By also targeting other people than the poorest, the staff of the Sure Start house could reach the appropriate amount of people to match the formal requirements of the project. Many functions – e.g. the laundry machine, shower – are not used at all, because these program elements are specifically designed to those who do not have running water at home. However, the program became a success story and one of the most recognized Sure Start Houses in the country. The local government was satisfied with the operation of the house, because it was succeeding along the indicators and also could be shown as an effort for the advancement of the poor townspeople.

CONCLUSIONS

The case of the Sure Start house in Rónakeresztes implies that people participating in the implementation of the program do not address long-term integrational aims and visions.

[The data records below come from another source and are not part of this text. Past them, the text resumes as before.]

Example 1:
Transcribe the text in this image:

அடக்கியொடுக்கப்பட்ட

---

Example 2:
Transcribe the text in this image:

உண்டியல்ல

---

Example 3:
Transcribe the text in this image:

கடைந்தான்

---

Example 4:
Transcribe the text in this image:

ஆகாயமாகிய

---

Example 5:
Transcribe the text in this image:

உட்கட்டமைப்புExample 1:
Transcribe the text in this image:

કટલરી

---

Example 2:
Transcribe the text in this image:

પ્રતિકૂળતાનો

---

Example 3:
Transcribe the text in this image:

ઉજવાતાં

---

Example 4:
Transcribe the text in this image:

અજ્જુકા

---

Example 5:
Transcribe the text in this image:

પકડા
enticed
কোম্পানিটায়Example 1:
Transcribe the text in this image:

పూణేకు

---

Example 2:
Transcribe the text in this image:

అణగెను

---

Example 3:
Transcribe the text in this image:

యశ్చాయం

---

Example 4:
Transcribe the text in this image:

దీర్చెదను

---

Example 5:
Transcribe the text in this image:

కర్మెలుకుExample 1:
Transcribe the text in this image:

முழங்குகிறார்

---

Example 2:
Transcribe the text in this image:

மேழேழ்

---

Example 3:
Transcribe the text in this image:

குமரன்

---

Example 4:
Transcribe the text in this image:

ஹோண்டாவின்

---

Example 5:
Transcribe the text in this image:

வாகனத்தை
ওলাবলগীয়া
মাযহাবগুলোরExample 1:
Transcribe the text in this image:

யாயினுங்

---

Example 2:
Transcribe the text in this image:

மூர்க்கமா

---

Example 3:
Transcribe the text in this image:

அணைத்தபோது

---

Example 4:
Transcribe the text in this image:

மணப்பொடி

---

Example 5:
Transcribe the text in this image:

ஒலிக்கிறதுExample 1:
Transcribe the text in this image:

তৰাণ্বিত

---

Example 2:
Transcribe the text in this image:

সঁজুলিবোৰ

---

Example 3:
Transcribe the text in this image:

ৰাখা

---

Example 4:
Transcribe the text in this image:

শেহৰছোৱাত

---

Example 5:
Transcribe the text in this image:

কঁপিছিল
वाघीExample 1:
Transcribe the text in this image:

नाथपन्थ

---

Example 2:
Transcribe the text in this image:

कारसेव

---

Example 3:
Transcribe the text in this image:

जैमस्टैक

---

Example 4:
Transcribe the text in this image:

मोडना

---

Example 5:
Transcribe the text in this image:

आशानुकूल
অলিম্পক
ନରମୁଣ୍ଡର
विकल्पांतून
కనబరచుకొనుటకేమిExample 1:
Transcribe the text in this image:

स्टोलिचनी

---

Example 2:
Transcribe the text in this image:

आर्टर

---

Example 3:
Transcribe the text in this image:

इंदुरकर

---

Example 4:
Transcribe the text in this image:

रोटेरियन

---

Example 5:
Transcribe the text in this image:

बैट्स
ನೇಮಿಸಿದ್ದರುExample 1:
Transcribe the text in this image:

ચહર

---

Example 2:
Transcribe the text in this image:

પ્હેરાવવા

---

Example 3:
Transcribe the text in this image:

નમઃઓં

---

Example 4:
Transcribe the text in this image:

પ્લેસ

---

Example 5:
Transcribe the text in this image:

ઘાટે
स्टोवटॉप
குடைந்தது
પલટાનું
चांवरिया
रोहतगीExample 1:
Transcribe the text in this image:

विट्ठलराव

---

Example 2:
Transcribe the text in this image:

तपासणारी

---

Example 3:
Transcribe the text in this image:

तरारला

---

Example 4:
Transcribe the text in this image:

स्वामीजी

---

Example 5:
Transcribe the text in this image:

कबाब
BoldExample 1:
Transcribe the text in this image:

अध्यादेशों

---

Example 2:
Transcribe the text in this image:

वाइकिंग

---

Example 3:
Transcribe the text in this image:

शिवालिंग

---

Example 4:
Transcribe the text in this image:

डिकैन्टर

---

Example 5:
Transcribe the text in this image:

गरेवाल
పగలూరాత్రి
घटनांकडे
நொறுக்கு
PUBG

While the leader of the house is working to fulfil the requirements of the project, the RMSG representative appears in an authoritarian role in the local setting. Only their young Roma colleague contemplates the integration opportunities from the point of

view of the local residents. While the original idea behind the Sure Start House was to reach the poorest people, it could not be adapted to local circumstances in a flexible manner. In this way the house, instead of pursuing an inclusion strategy, only follows an administrative routine and thus reproduces existing hierarchical relations.

This micro-story gives an example of how local development funds were diverted to reach the lower middle class instead of a territorially based development for the poorest people, while the whole story of the community house was perceived and communicated as a successful development and integration project. In practice, however, the absence of staff committed to the principles of the original project led to a situation in which statistical project benchmarks were met during implementation, while the unequal treatment of people and exclusion continued, hierarchical relations were recreated.